6)To find the probability that there are 75 to 100 pairs of shoes from 500 randomly chosen pairs that are spoilt within the span of 6 months, we can use the normal approximation to the binomial distribution.
Given:
Probability of a brand A shoe being spoilt within 6 months of usage: p = 0.2
Number of randomly chosen pairs: n = 500
Range of interest: 75 to 100 pairs (inclusive)
To use the normal approximation, we assume that the number of spoilt pairs of shoes follows a binomial distribution with parameters n and p. The mean (μ) and standard deviation (σ) of the binomial distribution are given by:
μ = n * p
σ = sqrt(n * p * (1 - p))
Calculating the mean and standard deviation:
μ = 500 * 0.2 = 100
σ = sqrt(500 * 0.2 * (1 - 0.2)) = sqrt(80) ≈ 8.944
Now, we need to convert the range of interest (75 to 100 pairs) into a standardized z-score range.
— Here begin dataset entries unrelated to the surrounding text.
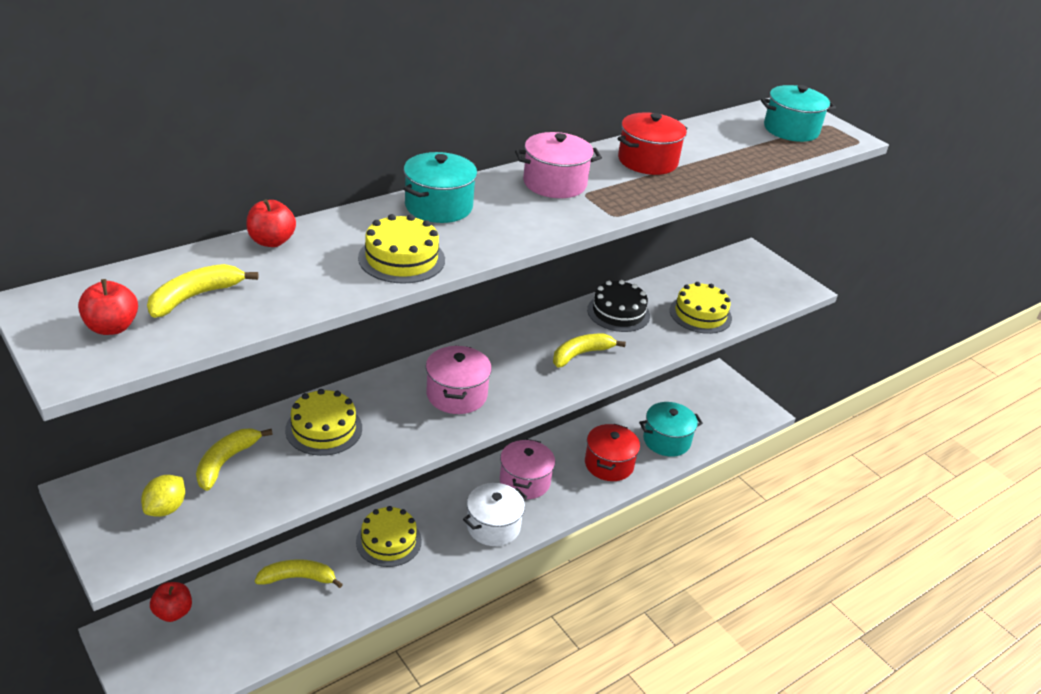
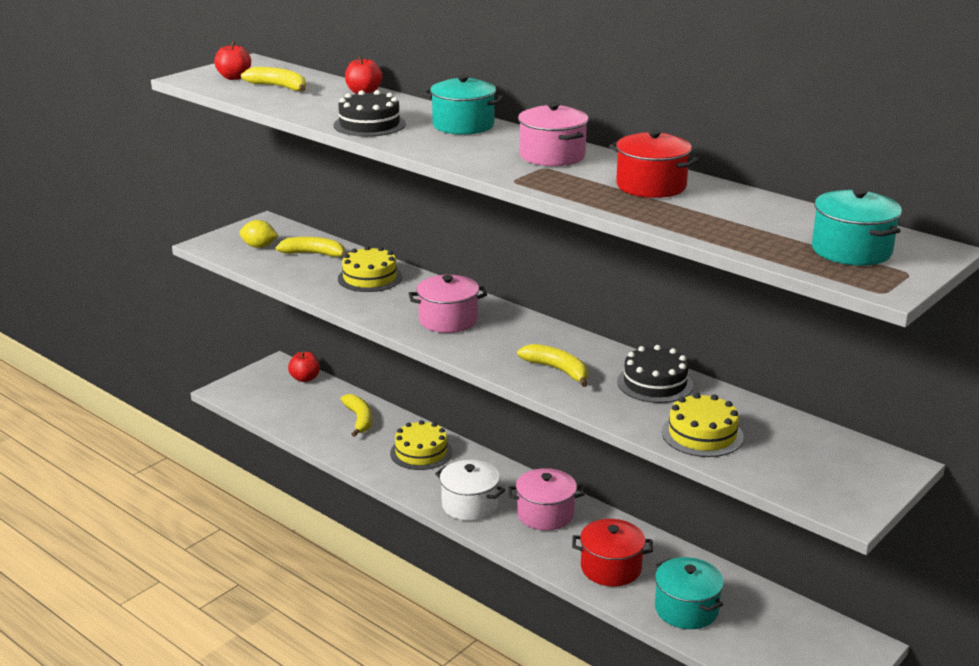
camera: 80 degrees right, 10 degrees down
(401, 258) = (369, 124): yellow cake -> black cake

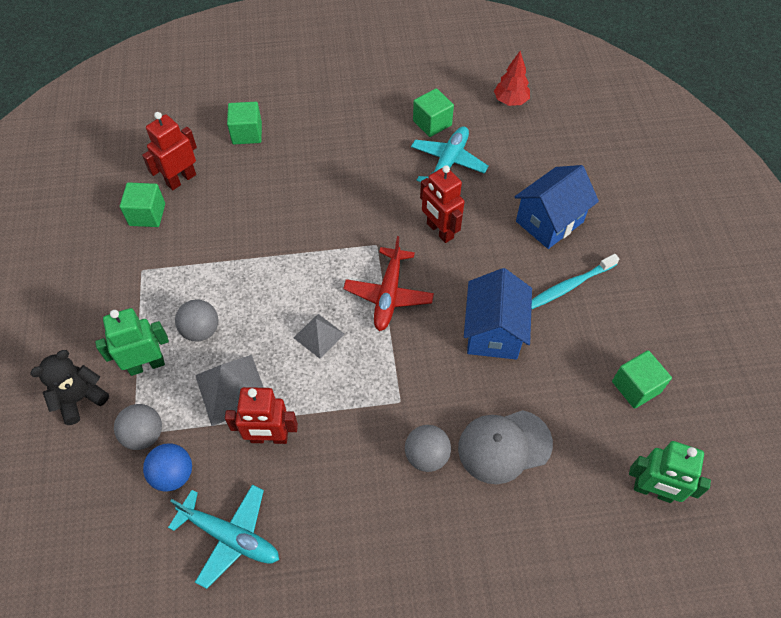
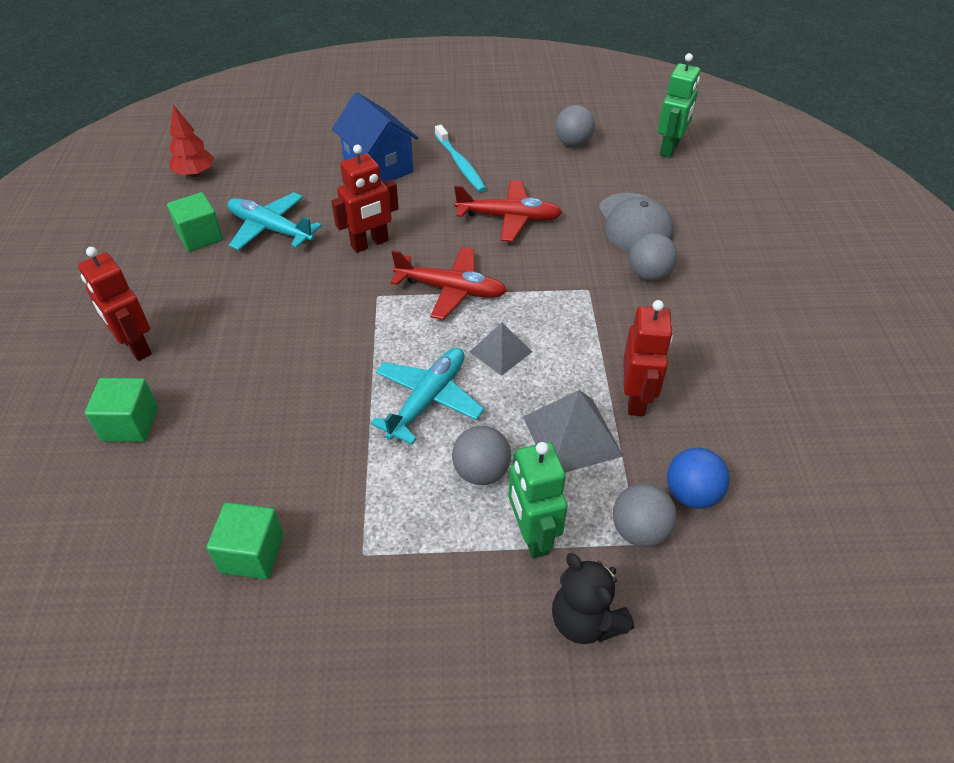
camera: 85 degrees left, 10 degrees down
(181, 179) = (193, 509): red robot -> red robot (136, 347)
(230, 536) = (759, 434): turquoise plane -> turquoise plane (427, 400)
(493, 332) = (508, 218): blue house -> red plane
(636, 387) = (573, 143): green cube -> grey ball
We can use the z-score formula:
z = (x - μ) / σ
For 75 pairs:
z1 = (75 - 100) / 8.944 ≈ -2.799
For 100 pairs:
z2 = (100 - 100) / 8.944 = 0
Using the standard normal distribution table or a calculator, we can find the probabilities associated with these z-scores.
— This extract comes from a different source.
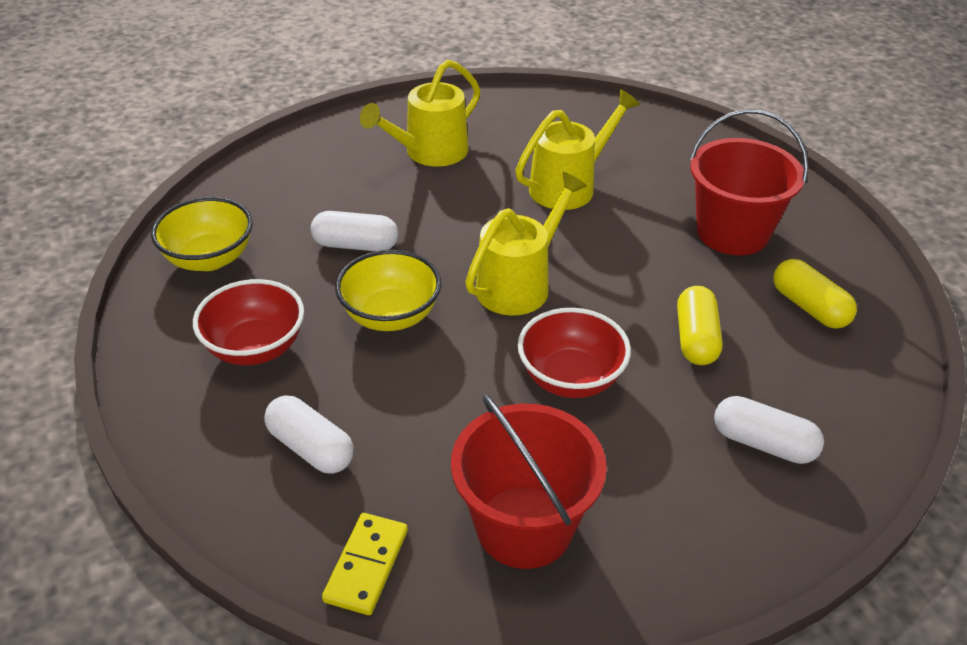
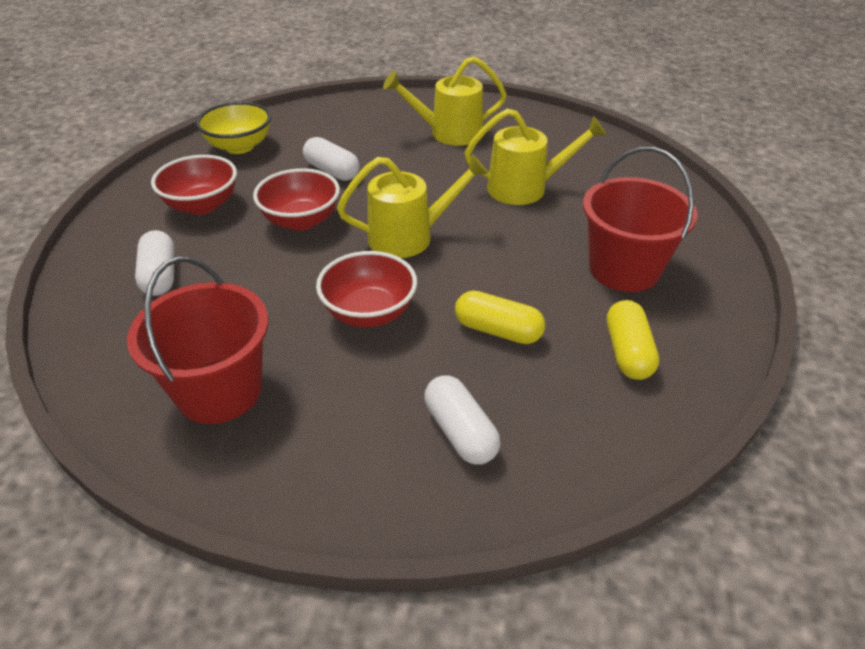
camera: 35 degrees right, 0 degrees up
(366, 565) = (103, 359): yellow domino -> none
(390, 315) = (301, 221): yellow bowl -> red bowl
(696, 339) = (498, 330): yellow capsule -> yellow capsule turned 75 degrees clockwise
P(75 ≤ X ≤ 100) = P(z1 ≤ Z ≤ z2)
P(-2.799 ≤ Z ≤ 0)
Looking up the standard normal distribution table, we find the cumulative probability for z = -2.799 to be approximately 0.0025.
P(-2.799 ≤ Z ≤ 0) ≈ 0.0025
Therefore, the probability that there are 75 to 100 pairs of shoes from 500 randomly chosen pairs which are spoilt within the span of 6 months is approximately 0.0025.